Jésus va s’asseoir comme il sied à un maître pour enseigner ses disciples. Ici il est dit que Jésus appela les Douze, ceux qui seront les fondateurs de la communauté chrétienne. ‘Qui est le plus grand ? Voilà votre recherche de bonheur ! Etre le premier, être le maître, être le tout grand ! Alors que Jésus a annoncé qu’il va choisir d’être le pauvre en croix pour révéler l’amour du Père pour tous les hommes en filigrane dans cette souffrance. Jésus y trouvera tout son bonheur joyeux d’être en parfaite harmonie avec le dessein du Père : en suivant son chemin, il vivra une communion étroite avec son Père, soucieux d’être à l’écoute du battement du cœur du Père. Ainsi il introduira les Douze dans les définitions du dictionnaire de Dieu : être le plus grand, est être le plus petit, le premier être le dernier, s’élever est s’abaisser, être riche est être pauvre. C’est la signification du geste de Jésus lors du lavement des pieds en saint Jean : Jésus y énonce qu’être maître est s’abaisser dans un geste de servilité, qu’être ses disciples est d’être le frère de tous, et Jésus conclura : ‘Si vous pensez cela, vous serez heureux, du moins si vous le mettez en pratique’.

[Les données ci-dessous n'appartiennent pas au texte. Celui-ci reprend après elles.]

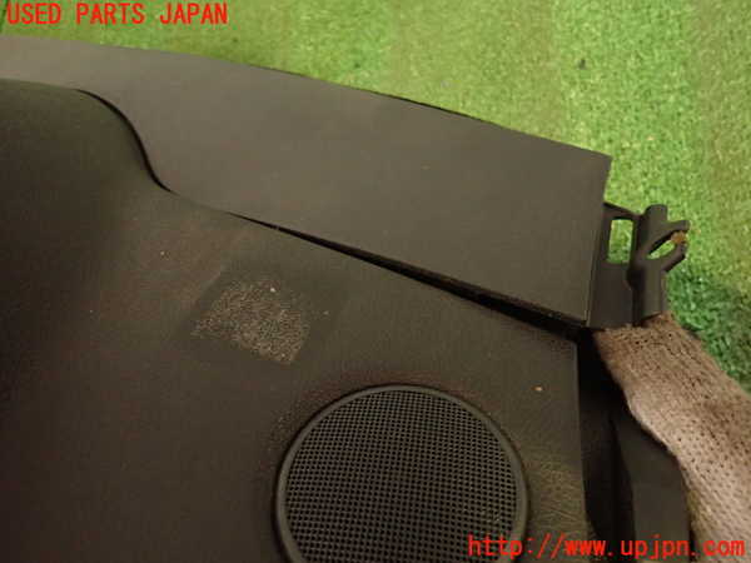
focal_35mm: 25
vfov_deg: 54.9
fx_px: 542
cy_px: 282
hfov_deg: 69.4
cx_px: 376
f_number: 2
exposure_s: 1/30
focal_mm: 4.5
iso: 640
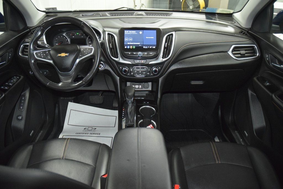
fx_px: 212
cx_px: 142
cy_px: 94
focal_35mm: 27
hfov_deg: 67.4
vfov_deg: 47.9
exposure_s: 1/60
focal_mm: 18
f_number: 3.5
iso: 3200
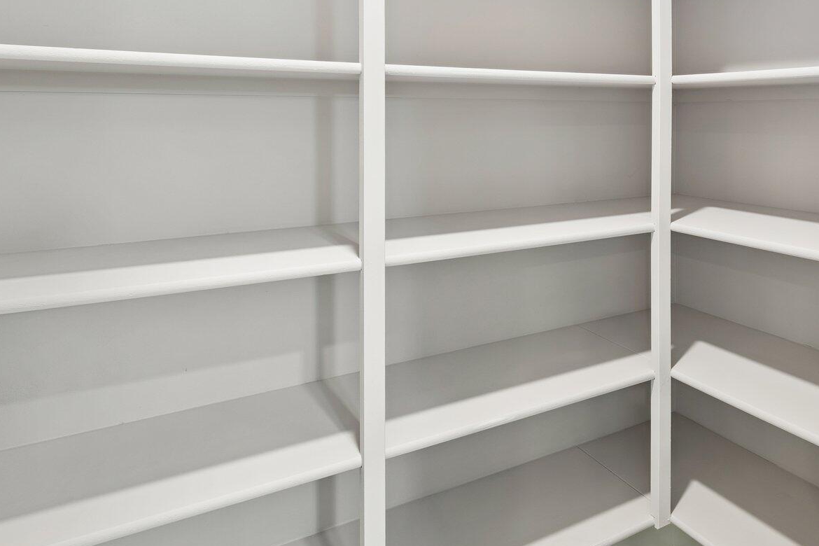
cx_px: 590
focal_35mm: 28
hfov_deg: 62.6
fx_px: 637
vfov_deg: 44.6
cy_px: 125
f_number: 8
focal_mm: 16
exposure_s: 1/5
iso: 400
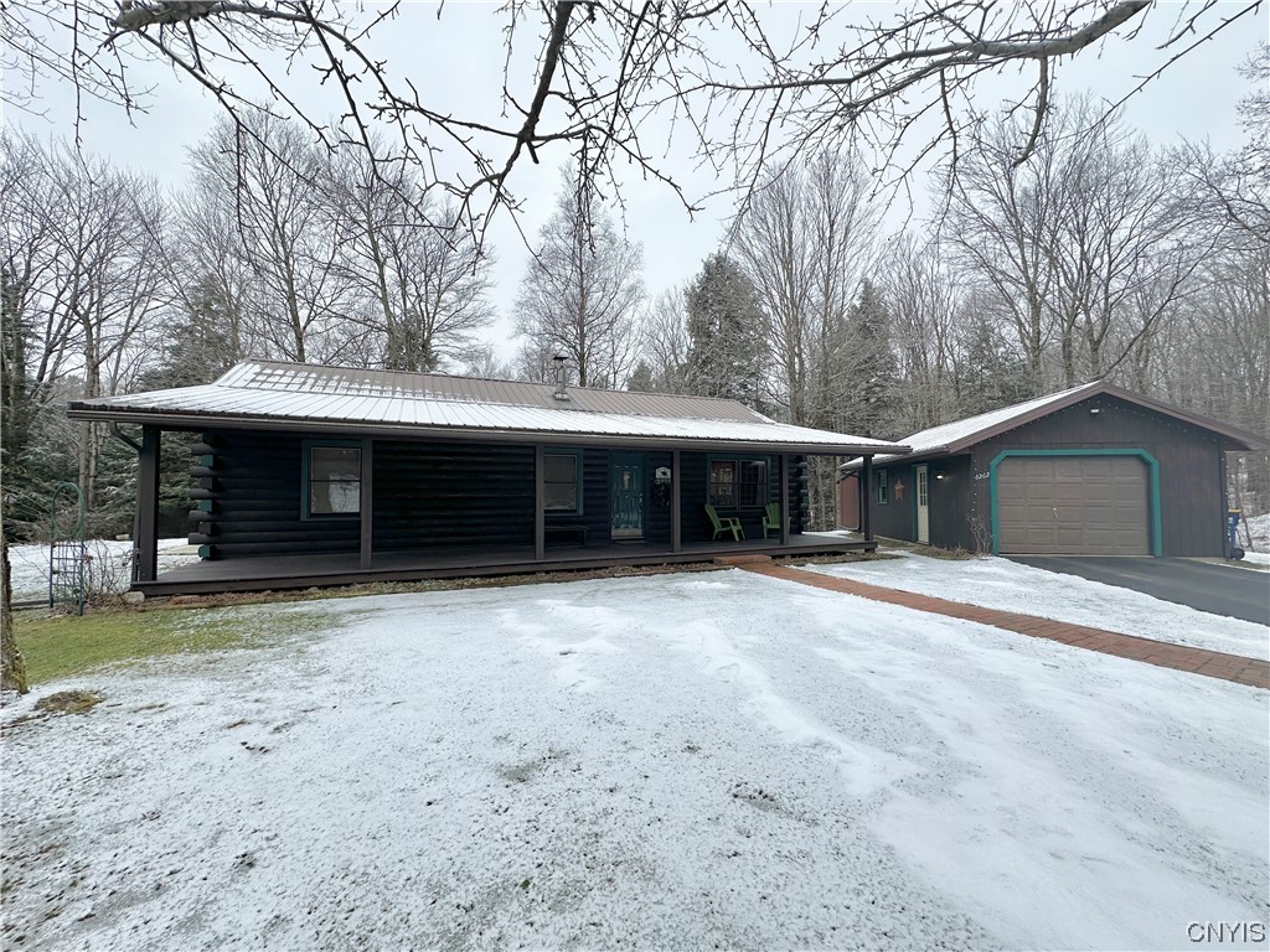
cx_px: 635
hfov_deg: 102.1
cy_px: 476
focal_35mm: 14
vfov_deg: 85.7
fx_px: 514
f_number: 2.2
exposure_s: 1/525
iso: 40
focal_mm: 2.22
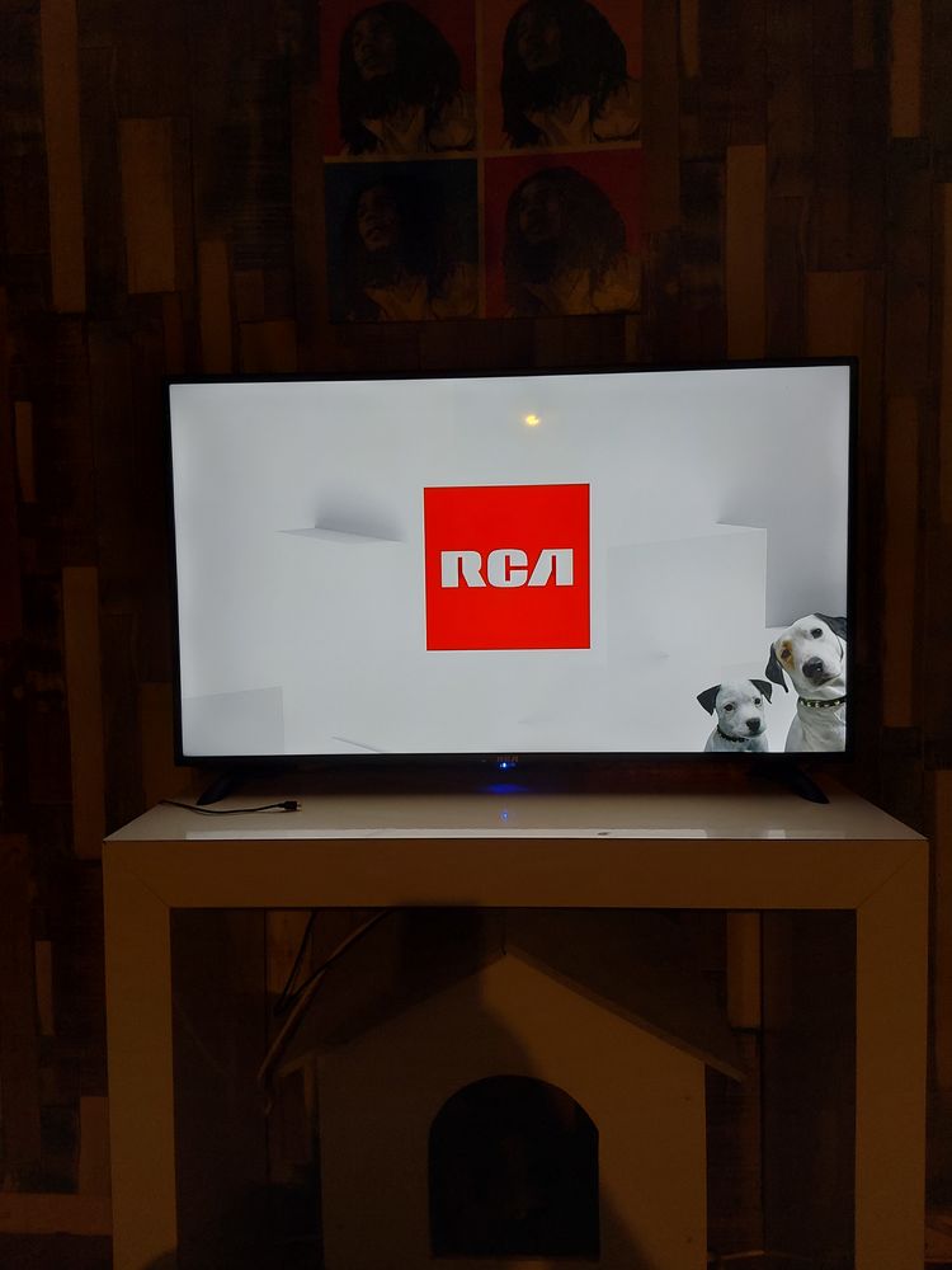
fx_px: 880
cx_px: 476
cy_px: 635
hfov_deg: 56.8
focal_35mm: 24
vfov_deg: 71.6
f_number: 1.8
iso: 50
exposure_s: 1/50
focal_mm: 5.23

Ici Jésus dit : « Si quelqu’un veut être le premier, il sera le dernier de tous et le serviteur de tous » Jésus y souligne : si quelqu’un veut… C’est donc un geste volontaire, un engagement qui se fait dans la joie de découvrir ce que c’est d’être en harmonie avec le Maître. Jésus, le premier a éprouver cette joie d’être le serviteur de tous. Il ne veut exclure personne, ni les riches ni les pauvres, ni les justes ni les pécheurs.
Jésus ajoute un geste à la parole, un geste très parlant. Il prend un enfant, le met au milieu d’eux et il embrasse l’enfant. Le geste est d’autant plus significatif du fait que dans le judaïsme de l’époque de Jésus l’enfant n’était pas le roi comme de nos jours. Avant la profession de foi, le bar mitsva qui se situait aux environs de ses douze ans, l’enfant était censé de ne rien connaître des prescriptions de la Loi et était donc de façon permanente en contravention des articles de la Loi. Il ne comptait pas comme individu. C’est un tel enfant que Jésus prend en le mettant au milieu de ses disciples, à part égale en quelque sorte et de plus l’embrasse témoignant d’une grande tendresse pour l’enfant ‘toujours en état de perdition aux yeux de la Loi. Au geste Jésus ajoute une parole sur l’accueil d’un enfant. Un comme celui-ci, précise-t-il. Mais l’accueil doit se faire au nom de Jésus, en référence avec lui dont le nom est Jésus : Dieu sauve ! C’est donc le nom du Père qui nous enjoint un tel geste d’affection. Jésus l’exprime bien disant : « Comme celui-ci, c’est moi qu’il accueille. L’accueil par ses disciples se traduit dans les gestes de tous les jours, comme signifiant que l’on accueille Jésus. Et il ajoute encore : celui qui m’accueille, cela équivaut à l’accueil que nous réservons à Dieu. En filigrane : Dieu veut être si proche des hommes qu’il veut s’identifier aux gens et tous les ‘enfants’, qui, au regard des hommes ne représentent rien. Tel est l’amour passionné que Dieu éprouve pour les hommes , sans exclusion aucune.